To anyone who lived during the 1950s, Joseph McCarthy is a part of the decades, mostly as a villain, though he has gained a new fan base among some of the more provocative people on the right. He is seen as the personification of the Red Scare, even though as a Senator he had no official role in the House UnAmerican Activities Committee, nor was he considered a particularly right-wing Republican prior to his infamous speech in Wheeling, West Virginia (in fact he was a Democrat until 1944).
In his book, Buckley portrays McCarthy's humble beginnings and how he originally dropped out of school to be a rabbit farmer, and how he dropped back in after the farm failed, completing four years of High School in nine months. The story also goes on to talk about his accomplishments as a Judge, Marine, and as an early red hunter.
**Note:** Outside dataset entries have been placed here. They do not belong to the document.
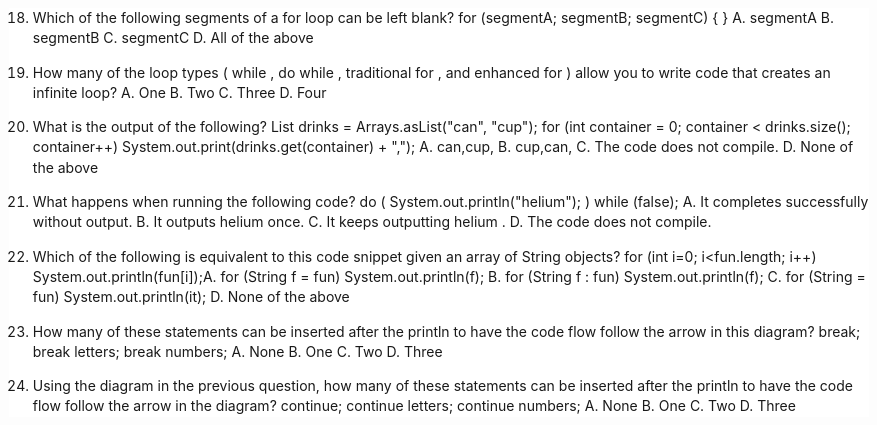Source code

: 18. Which of the following segments of a for loop can be left blank?
for (segmentA; segmentB; segmentC) {
}
A. segmentA
B. segmentB
C. segmentC
D. All of the above

19. How many of the loop types ( while , do while , traditional for , and enhanced for ) allow
you to write code that creates an infinite loop?
A. One
B. Two
C. Three
D. Four

20. What is the output of the following?
List<String> drinks = Arrays.asList("can", "cup");
for (int container = 0; container < drinks.size(); container++)
System.out.print(drinks.get(container) + ",");
A. can,cup,
B. cup,can,
C. The code does not compile.
D. None of the above

21. What happens when running the following code?
do (
System.out.println("helium");
) while (false);
A. It completes successfully without output.
B. It outputs helium once.
C. It keeps outputting helium .
D. The code does not compile.

22. Which of the following is equivalent to this code snippet given an array of String
objects?
for (int i=0; i<fun.length; i++)
System.out.println(fun[i]);A. for (String f = fun) System.out.println(f);
B. for (String f : fun) System.out.println(f);
C. for (String = fun) System.out.println(it);
D. None of the above

23. How many of these statements can be inserted after the println to have the code flow
follow the arrow in this diagram?
break;
break letters;
break numbers;
A. None
B. One
C. Two
D. Three

24. Using the diagram in the previous question, how many of these statements can be
inserted after the println to have the code flow follow the arrow in the diagram?
continue;
continue letters;
continue numbers;
A. None
B. One
C. Two
D. Three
The biography shows McCarthy's humanity as a flawed figure, but also one with great intelligence who could have been a very legitimate anti-Communist rather than a demagogue relying on insubstantial claims. Buckley seems to attribute Roy Cohn as the key to McCarthy's failings and the low road he took, which led to his censure and fall from grace. While Buckley does not praise or honor McCarthy as Ann Coulter did, he does show McCarthy as a three-dimensional and tragic figure, which is important to do as it is so much easier to make him a one dimensional villain and bogeyman archetype for everything negative about the 1950s. The fact that he could have been a force for good shows how much of a tragedy his life was.